Our large, complex societies need to take a broader approach; one that rewards social outcomes. Social goals should have primacy over institutional goals. We should reward approaches that solve our social problems, even if there is currently no organisation following that approach.

Enter Social Policy Bonds. Under a bond regime, it is the social goal that's targeted, and we do not asssume that existing bodies can implement the best ways of achieving it.
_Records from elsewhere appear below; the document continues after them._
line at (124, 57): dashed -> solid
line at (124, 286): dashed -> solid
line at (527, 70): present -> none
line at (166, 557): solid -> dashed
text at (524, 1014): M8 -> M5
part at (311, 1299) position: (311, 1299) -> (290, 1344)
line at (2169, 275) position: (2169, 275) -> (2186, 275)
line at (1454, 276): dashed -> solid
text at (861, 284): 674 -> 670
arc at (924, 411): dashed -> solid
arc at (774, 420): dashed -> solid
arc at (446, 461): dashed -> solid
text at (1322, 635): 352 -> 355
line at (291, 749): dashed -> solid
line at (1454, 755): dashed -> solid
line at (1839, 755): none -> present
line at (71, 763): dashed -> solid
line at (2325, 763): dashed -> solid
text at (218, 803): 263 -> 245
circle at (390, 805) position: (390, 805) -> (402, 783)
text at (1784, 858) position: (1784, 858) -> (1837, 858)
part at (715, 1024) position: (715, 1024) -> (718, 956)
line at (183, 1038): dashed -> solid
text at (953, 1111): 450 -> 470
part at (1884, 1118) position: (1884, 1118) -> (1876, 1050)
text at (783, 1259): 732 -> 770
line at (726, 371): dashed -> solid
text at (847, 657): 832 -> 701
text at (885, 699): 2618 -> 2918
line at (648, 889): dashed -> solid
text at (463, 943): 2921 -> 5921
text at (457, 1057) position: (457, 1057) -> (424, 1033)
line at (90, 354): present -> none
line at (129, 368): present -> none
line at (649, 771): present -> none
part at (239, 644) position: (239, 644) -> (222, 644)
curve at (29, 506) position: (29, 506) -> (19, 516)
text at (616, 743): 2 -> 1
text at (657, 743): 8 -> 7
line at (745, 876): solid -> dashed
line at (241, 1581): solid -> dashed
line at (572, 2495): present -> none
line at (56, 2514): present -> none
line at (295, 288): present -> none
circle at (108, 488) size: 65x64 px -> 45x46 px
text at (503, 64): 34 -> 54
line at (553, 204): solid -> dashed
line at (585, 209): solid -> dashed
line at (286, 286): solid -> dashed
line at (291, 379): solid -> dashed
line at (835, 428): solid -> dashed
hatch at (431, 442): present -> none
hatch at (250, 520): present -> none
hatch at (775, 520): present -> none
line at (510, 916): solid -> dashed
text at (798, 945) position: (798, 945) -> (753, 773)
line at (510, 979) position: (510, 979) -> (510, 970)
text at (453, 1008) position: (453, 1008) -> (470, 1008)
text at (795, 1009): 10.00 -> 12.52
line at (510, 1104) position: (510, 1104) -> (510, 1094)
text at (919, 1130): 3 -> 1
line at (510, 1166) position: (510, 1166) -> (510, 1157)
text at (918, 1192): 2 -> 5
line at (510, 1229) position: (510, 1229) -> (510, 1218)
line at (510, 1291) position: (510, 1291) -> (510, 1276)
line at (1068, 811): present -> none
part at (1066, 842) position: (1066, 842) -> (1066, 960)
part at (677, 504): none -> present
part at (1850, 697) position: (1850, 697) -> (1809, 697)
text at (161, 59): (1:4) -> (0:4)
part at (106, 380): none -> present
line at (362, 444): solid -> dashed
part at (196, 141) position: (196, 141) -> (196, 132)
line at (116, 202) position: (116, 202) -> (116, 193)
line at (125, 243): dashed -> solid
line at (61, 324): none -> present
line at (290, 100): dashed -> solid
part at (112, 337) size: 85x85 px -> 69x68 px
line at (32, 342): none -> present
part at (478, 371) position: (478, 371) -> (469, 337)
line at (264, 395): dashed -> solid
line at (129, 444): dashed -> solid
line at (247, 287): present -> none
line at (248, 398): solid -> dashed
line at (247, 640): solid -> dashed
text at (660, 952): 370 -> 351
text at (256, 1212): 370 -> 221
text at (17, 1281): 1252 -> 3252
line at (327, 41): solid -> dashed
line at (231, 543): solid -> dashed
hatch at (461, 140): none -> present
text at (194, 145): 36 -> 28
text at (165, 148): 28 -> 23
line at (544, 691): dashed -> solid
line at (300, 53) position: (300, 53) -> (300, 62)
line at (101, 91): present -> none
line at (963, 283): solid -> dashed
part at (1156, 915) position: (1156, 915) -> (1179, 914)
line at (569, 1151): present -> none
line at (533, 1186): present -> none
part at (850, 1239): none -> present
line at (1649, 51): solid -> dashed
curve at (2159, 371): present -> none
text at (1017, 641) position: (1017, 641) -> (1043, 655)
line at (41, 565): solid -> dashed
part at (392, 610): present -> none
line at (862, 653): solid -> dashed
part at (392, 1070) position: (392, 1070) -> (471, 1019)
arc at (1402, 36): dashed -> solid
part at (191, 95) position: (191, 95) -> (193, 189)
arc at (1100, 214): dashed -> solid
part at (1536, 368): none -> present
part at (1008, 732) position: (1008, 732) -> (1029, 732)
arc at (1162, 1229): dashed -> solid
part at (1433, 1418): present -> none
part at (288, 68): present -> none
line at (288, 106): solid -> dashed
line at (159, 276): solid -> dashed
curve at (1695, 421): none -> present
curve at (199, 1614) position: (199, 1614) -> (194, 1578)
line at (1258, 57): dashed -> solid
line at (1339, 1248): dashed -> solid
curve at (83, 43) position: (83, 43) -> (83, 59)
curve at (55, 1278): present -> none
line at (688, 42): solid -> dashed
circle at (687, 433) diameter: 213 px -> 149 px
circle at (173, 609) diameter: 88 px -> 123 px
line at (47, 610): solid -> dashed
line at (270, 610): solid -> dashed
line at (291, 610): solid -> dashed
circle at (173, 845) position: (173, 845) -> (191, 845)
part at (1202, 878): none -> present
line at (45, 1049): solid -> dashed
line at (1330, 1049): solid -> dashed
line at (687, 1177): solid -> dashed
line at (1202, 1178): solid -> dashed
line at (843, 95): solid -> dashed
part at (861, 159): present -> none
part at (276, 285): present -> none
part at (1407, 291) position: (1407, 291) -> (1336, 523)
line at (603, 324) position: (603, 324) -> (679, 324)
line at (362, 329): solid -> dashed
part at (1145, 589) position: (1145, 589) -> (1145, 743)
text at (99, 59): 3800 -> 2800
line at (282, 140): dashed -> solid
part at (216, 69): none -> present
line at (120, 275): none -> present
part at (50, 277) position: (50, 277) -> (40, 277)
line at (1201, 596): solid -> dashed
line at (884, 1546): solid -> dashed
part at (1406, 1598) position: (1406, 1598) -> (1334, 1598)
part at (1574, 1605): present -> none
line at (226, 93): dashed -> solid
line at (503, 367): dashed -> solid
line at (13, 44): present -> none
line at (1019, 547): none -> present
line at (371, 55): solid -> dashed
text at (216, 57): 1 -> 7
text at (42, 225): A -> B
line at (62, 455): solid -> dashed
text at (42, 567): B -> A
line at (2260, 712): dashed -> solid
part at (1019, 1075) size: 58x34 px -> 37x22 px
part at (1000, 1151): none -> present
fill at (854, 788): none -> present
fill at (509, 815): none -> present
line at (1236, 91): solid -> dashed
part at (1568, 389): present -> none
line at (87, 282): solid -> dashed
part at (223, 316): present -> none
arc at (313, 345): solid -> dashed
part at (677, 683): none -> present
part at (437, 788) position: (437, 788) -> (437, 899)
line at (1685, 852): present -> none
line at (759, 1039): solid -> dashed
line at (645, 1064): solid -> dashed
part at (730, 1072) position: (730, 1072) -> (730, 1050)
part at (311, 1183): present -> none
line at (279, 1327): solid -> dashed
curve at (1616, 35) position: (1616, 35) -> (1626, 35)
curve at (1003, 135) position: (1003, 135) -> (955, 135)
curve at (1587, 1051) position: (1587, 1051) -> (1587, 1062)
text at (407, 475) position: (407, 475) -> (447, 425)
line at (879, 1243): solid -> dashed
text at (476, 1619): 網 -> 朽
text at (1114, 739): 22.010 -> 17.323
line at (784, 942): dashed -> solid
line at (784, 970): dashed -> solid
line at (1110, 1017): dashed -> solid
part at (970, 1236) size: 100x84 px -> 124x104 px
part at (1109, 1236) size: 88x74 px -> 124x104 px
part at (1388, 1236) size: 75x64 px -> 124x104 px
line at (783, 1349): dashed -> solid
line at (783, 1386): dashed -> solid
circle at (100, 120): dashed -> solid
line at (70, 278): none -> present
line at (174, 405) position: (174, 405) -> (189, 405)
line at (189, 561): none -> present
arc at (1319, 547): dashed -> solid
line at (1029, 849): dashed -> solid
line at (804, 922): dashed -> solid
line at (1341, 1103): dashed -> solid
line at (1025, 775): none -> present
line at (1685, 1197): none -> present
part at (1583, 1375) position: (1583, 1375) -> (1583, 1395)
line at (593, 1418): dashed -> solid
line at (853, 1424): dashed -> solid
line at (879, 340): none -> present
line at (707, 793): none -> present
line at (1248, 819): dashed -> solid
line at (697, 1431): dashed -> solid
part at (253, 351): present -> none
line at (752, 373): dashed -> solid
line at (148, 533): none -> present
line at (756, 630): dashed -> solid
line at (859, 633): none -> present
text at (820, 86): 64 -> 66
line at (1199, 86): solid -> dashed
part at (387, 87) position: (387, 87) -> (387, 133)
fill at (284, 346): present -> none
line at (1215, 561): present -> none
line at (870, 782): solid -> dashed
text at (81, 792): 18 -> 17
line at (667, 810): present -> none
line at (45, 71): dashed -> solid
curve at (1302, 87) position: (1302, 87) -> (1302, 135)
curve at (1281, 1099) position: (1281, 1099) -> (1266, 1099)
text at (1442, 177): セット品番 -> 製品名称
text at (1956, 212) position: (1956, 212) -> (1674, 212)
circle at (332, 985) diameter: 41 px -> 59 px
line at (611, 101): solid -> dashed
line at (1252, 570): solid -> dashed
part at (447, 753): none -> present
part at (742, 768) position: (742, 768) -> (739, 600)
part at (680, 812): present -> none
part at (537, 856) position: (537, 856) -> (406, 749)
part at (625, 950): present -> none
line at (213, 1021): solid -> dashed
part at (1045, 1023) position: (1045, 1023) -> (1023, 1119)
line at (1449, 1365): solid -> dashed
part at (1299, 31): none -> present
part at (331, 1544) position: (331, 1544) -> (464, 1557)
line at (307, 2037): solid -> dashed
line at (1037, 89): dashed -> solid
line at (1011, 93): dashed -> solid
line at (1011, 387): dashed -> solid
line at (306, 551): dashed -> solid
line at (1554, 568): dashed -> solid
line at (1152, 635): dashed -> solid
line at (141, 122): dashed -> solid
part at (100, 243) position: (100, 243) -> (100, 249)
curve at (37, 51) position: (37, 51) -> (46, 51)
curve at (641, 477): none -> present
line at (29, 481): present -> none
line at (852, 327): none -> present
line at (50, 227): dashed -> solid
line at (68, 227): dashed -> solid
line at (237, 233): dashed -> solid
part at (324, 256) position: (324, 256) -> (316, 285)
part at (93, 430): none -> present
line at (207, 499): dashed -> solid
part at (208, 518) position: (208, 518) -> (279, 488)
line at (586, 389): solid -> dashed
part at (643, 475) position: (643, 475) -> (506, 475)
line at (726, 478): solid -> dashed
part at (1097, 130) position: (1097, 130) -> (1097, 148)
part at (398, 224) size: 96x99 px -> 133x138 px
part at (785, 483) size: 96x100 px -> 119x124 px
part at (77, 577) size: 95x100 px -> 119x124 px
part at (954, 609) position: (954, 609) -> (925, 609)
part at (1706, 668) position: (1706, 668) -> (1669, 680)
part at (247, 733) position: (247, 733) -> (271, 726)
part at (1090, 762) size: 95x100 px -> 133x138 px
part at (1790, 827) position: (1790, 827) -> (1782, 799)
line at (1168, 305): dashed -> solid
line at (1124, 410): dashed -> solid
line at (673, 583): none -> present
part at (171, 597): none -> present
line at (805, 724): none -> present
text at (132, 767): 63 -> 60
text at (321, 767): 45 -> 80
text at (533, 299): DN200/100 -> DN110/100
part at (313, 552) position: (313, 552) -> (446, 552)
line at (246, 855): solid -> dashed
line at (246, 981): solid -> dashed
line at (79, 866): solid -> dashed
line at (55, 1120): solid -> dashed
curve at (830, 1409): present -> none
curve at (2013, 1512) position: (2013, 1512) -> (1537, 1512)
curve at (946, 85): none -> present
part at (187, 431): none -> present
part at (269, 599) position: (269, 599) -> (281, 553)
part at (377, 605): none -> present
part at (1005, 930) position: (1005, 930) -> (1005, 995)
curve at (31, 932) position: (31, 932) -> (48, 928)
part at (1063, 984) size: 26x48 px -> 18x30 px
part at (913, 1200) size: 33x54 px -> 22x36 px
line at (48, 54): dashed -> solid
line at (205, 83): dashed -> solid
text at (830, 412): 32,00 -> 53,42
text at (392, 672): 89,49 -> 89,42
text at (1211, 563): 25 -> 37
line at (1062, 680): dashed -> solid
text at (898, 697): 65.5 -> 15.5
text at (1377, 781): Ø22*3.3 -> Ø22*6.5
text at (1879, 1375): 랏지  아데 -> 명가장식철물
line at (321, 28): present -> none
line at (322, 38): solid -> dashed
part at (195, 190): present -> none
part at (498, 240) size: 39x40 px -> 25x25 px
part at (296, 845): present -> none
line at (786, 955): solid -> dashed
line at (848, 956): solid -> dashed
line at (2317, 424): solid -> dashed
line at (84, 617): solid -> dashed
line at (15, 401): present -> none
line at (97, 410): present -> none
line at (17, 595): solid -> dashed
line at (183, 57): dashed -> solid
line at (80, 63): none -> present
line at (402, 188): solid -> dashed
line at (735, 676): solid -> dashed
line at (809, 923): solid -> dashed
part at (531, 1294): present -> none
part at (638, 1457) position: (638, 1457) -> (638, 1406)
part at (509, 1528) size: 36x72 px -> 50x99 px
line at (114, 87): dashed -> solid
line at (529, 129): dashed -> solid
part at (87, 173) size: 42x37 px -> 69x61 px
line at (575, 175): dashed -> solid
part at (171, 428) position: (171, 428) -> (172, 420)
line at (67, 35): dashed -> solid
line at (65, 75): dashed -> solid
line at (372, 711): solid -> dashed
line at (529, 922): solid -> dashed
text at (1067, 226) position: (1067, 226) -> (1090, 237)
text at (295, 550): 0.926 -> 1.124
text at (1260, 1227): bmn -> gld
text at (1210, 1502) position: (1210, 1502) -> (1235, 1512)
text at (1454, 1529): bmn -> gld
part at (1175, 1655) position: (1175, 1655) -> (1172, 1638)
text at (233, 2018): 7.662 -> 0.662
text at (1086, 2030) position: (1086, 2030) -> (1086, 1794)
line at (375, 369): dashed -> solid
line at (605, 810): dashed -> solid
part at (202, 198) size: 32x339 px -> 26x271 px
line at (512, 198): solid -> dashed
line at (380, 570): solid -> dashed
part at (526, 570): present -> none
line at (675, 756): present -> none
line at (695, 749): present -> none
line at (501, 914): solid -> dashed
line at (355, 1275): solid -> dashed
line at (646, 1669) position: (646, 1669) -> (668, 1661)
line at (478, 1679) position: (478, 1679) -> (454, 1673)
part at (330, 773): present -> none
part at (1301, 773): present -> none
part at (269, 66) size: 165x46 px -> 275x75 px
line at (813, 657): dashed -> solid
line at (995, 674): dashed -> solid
Non-market approaches - such as personalised care - often fall through the cracks. And finding the best approach for a particular problem at a particular time in a particular place needs a suppleness that large, top-down organisations usually lack. Our social and environmental problems need diverse, adaptive approaches. Social Policy Bonds would stimulate the research, experimentation and adoption of the best of these approaches. They would reward people for solving our problems, rather than for simply turning up to work and carrying out an approved activity. They would reward innovative approaches if they are the most efficient and, if current bodies can't implement them, they will give rise to a new type of organisation: ones whose protean composition and structure would be entirely subordinate to their goals - which would be exactly those of society. It's unlikely that existing health bodies in most countries would find room for the sort of sustained, personalised diestary advice that Mr Hobbes mentions. Social Policy Bonds targeting health, on the other hand, would encourage people to investigate such an approach and, if they find it as beneficial as it appears, see that it's adopted.